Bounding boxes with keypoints
..............................

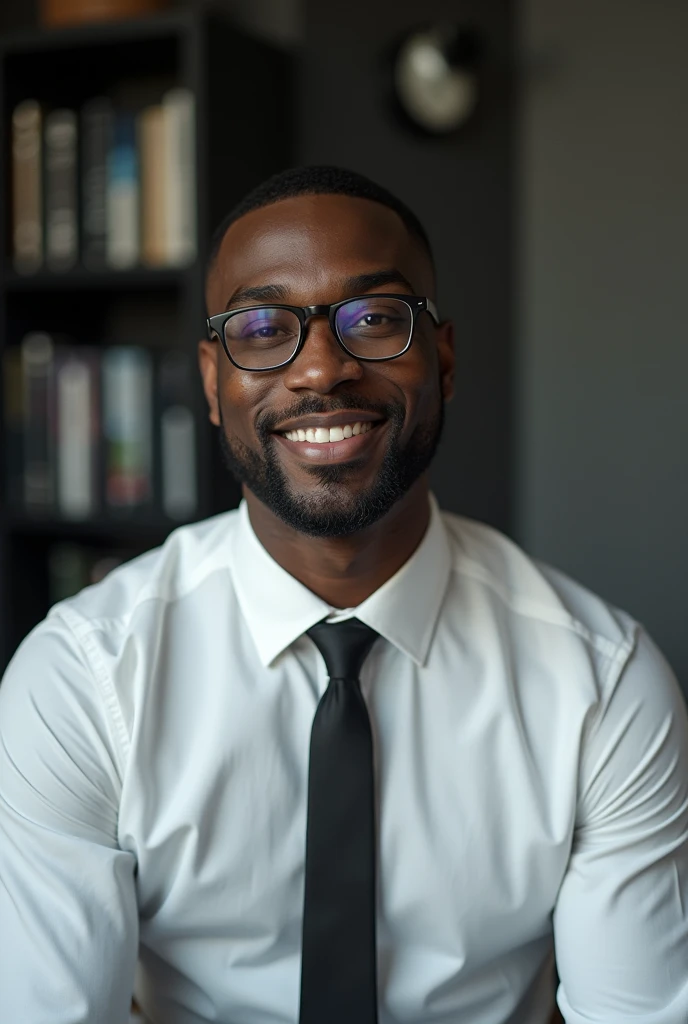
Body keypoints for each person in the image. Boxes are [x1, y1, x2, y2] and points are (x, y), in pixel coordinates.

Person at [0, 165, 686, 1024]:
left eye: (373, 318)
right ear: (213, 384)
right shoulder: (82, 682)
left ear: (442, 356)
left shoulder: (604, 686)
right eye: (261, 326)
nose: (321, 369)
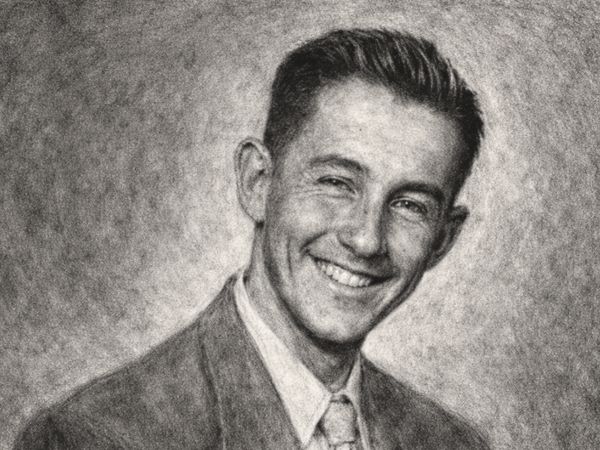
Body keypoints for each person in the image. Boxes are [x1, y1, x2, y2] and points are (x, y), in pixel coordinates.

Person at [15, 28, 488, 449]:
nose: (367, 240)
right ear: (257, 181)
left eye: (410, 205)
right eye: (336, 183)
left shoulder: (452, 443)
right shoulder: (92, 437)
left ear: (442, 239)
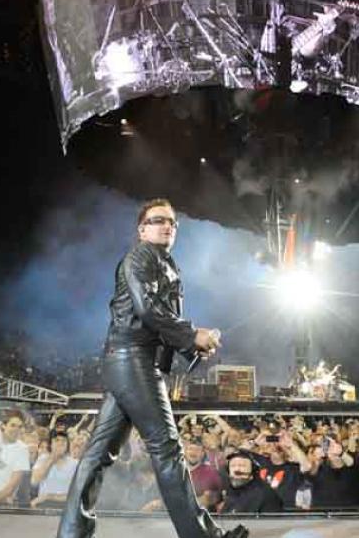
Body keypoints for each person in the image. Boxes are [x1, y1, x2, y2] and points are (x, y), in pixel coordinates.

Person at [57, 198, 247, 538]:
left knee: (99, 452)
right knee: (167, 448)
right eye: (158, 220)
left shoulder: (165, 262)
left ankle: (72, 532)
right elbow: (147, 310)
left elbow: (157, 319)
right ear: (142, 229)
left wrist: (192, 346)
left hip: (129, 360)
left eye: (172, 222)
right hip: (133, 360)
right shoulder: (140, 257)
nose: (167, 226)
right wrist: (192, 335)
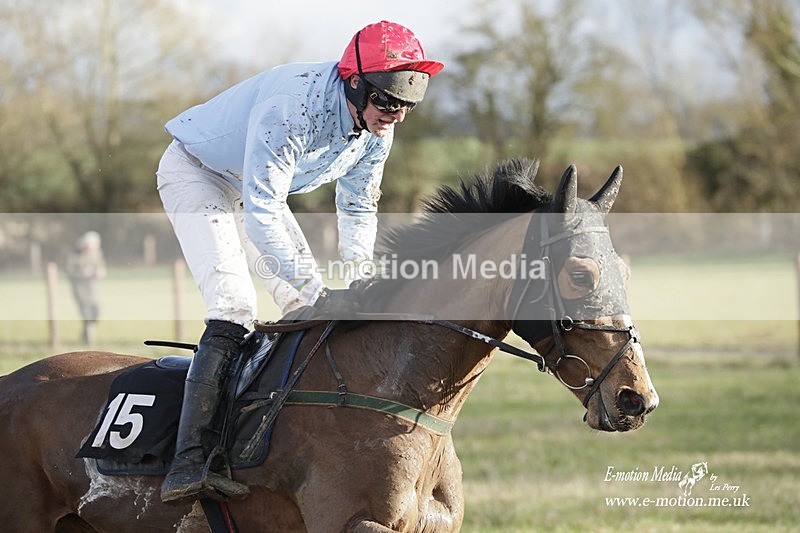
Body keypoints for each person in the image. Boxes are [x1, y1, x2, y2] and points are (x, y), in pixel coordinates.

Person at [157, 20, 443, 503]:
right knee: (234, 304)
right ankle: (190, 460)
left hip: (253, 190)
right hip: (199, 175)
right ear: (356, 83)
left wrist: (359, 282)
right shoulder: (292, 107)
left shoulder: (376, 129)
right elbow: (264, 211)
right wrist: (318, 292)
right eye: (387, 102)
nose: (395, 116)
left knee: (301, 308)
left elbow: (358, 207)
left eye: (406, 106)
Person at [65, 231, 106, 346]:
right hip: (80, 289)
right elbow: (69, 271)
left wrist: (100, 272)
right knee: (86, 314)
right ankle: (89, 340)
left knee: (95, 312)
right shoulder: (73, 253)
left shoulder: (97, 252)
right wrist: (82, 273)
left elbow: (101, 266)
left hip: (93, 288)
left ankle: (85, 335)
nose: (91, 250)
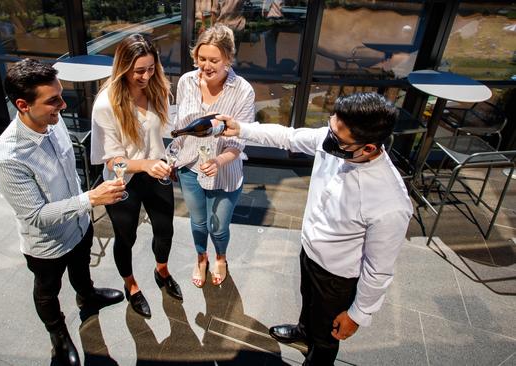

..............................

Problem to solve — The whole of the data needs to be copied word for word, though not its pictures.

Solution —
Body keypoints for each person in the image. Boxes are [x1, y1, x2, y2] and points are (x, y), in pixel coordinates.

Person at [0, 165, 686, 1024]:
left eye: (373, 318)
right ear: (213, 384)
right shoulder: (82, 682)
left ear: (442, 356)
left shoulder: (604, 686)
right eye: (261, 326)
nose: (321, 369)
Body keypoints for each person in the image. Boxes are [x1, y1, x2, y2] and points are (x, y), in pixel coordinates.

Person at [15, 28, 488, 449]:
nose: (367, 240)
right ear: (257, 181)
left eye: (410, 205)
right eye: (336, 183)
left shoulder: (452, 443)
right shoulder: (92, 437)
left ear: (442, 239)
Body keypoints for each person in the image. Boxes are [x1, y1, x2, y2] and points are (x, y), in pixel coordinates.

Person at [57, 198, 247, 538]:
left knee: (99, 452)
right knee: (167, 448)
right eye: (158, 220)
left shoulder: (165, 262)
left ankle: (72, 532)
right elbow: (147, 310)
left elbow: (157, 319)
right ear: (142, 229)
left wrist: (192, 346)
left hip: (129, 360)
left eye: (172, 222)
right hip: (133, 360)
right shoulder: (140, 257)
nose: (167, 226)
right wrist: (192, 335)
Body keypoints for each person in the image. Boxes are [x1, y1, x2, y2] and points are (x, y), in pixel coordinates.

Person at [157, 20, 443, 503]:
right knee: (234, 304)
right ankle: (190, 460)
left hip: (253, 190)
right hip: (199, 175)
right ear: (356, 83)
left wrist: (359, 282)
right shoulder: (292, 107)
left shoulder: (376, 129)
right elbow: (264, 211)
right wrist: (318, 292)
right eye: (387, 102)
nose: (395, 116)
left knee: (301, 308)
left elbow: (358, 207)
left eye: (406, 106)
Person at [65, 231, 106, 346]:
right hip: (80, 289)
right elbow: (69, 271)
left wrist: (100, 272)
right knee: (86, 314)
right ankle: (89, 340)
left knee: (95, 312)
right shoulder: (73, 253)
left shoulder: (97, 252)
right wrist: (82, 273)
left elbow: (101, 266)
left hip: (93, 288)
left ankle: (85, 335)
nose: (91, 250)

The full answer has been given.